Além da carência de especialistas, o fornecimento de medicamentos é outro entrave. A paciente Maria Raimunda Silva, que convive com fibromialgia e doença de Crohn, relata que precisa de um medicamento cujo custo chega a 45 mil reais, mas não conseguiu a liberação no Centro de Medicamentos.

Outra dificuldade enfrentada pelos pacientes é o deslocamento para tratamento na capital.
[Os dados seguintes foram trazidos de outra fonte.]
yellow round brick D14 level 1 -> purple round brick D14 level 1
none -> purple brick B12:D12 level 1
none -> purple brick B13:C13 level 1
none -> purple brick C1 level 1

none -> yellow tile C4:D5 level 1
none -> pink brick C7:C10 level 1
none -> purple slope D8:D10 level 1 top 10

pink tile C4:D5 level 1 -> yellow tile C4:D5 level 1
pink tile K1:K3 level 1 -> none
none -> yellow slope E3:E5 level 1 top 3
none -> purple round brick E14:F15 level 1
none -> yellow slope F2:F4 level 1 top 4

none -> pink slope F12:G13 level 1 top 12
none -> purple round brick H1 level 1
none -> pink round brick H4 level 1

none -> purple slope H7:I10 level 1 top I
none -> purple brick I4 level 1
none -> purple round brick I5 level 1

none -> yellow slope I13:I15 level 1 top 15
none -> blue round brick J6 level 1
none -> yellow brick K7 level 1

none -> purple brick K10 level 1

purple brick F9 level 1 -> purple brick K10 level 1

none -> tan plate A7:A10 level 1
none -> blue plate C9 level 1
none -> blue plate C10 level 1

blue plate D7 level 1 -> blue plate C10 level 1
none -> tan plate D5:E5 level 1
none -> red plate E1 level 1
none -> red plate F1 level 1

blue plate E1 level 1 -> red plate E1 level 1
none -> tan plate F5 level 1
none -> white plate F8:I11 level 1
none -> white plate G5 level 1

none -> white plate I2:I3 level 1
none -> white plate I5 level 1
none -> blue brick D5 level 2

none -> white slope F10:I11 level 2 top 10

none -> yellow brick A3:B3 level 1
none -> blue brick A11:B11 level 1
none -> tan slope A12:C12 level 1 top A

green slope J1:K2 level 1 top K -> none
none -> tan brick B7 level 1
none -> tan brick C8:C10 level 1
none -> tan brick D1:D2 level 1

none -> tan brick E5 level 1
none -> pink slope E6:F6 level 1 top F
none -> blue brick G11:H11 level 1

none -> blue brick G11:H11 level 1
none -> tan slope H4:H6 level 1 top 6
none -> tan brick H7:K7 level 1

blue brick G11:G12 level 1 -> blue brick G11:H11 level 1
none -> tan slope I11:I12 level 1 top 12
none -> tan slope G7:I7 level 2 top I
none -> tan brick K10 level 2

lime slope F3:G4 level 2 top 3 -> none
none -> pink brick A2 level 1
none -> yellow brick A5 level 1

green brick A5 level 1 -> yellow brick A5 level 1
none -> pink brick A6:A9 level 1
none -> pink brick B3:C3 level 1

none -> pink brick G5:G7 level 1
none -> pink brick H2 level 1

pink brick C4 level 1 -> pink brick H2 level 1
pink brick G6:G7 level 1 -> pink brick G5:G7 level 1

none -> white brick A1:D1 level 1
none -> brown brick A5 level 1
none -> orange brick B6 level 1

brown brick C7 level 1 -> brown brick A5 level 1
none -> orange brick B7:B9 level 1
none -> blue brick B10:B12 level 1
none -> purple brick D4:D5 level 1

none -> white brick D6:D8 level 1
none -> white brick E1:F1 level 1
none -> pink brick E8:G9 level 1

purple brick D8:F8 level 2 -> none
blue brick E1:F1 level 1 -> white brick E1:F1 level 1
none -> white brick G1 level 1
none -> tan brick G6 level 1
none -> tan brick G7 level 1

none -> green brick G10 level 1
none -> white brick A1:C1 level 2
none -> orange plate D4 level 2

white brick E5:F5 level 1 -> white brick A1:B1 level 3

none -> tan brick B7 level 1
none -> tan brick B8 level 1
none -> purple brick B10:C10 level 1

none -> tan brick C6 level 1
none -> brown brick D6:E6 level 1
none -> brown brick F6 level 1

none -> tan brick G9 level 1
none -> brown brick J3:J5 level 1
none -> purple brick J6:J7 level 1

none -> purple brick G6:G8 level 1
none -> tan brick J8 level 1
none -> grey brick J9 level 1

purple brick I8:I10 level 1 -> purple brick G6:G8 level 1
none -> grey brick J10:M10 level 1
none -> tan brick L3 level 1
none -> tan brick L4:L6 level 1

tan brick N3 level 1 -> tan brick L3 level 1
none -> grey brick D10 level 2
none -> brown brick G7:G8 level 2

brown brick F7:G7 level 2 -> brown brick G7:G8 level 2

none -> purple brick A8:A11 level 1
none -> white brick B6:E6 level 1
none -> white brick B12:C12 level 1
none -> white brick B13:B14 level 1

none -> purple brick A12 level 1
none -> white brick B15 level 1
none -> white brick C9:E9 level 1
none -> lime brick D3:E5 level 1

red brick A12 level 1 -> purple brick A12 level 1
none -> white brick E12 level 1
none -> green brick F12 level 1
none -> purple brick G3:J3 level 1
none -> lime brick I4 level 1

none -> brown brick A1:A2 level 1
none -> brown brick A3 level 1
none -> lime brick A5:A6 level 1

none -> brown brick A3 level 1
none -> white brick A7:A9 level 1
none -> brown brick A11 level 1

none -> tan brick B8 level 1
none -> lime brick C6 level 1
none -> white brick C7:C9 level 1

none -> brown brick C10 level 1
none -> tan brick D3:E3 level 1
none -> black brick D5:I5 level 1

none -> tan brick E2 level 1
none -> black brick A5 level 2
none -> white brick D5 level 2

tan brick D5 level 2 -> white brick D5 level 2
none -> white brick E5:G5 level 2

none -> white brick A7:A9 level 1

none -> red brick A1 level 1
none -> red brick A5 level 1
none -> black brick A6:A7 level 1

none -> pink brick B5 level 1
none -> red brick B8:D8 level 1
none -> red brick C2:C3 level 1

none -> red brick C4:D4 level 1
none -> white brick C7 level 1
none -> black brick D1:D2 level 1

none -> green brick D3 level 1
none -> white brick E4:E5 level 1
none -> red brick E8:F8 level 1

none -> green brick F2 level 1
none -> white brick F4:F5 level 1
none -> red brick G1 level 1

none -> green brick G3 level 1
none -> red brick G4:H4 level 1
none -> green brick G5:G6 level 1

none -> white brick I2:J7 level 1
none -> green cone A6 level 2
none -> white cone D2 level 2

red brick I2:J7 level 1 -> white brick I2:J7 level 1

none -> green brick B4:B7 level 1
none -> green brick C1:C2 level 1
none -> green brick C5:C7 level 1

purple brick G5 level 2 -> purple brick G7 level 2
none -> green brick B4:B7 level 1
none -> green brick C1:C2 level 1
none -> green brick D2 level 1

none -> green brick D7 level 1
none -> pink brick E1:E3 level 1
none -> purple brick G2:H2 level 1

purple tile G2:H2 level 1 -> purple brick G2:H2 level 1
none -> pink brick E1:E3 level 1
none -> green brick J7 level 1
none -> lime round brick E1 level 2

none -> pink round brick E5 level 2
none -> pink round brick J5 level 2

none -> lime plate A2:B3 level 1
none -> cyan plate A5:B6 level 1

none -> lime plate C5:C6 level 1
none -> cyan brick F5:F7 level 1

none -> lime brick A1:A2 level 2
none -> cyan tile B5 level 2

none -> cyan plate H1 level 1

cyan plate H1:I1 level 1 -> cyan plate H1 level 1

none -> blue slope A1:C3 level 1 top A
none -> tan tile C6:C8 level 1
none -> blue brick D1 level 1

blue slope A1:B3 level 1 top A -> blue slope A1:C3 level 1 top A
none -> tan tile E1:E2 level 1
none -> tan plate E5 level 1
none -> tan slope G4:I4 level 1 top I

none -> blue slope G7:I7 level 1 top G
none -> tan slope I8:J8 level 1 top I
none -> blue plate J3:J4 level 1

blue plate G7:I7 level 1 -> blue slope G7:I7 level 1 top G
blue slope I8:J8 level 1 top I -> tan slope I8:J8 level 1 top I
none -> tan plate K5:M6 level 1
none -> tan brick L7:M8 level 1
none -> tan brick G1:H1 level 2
Francineide Negreiros, de 54 anos, possui problemas graves na coluna e não suporta viagens longas de ônibus. Ela solicitou transporte aéreo por meio do Tratamento Fora de Domicílio (TFD), mas teve o pedido negado, o que resultou no cancelamento da consulta médica.

Diante das denúncias, a Defensoria Pública foi acionada para acompanhar o caso. A defensora pública Cláudia Aguirre explicou que o objetivo inicial é buscar soluções administrativas e extrajudiciais, com base nas leis federais que garantem atendimento multidisciplinar aos pacientes com fibromialgia, como a Lei nº 14.705, que estabelece a responsabilidade compartilhada entre município e estado.

Segundo a defensora, caso não haja avanços por meio do diálogo institucional, medidas judiciais poderão ser adotadas para assegurar o cumprimento da legislação e o acesso ao tratamento adequado.

O caso segue sob análise da Defensoria Pública, que deve solicitar informações oficiais às secretarias de saúde nos próximos dias. Até o fechamento desta matéria, não foi possível contato com representantes da saúde estadual em Cruzeiro do Sul.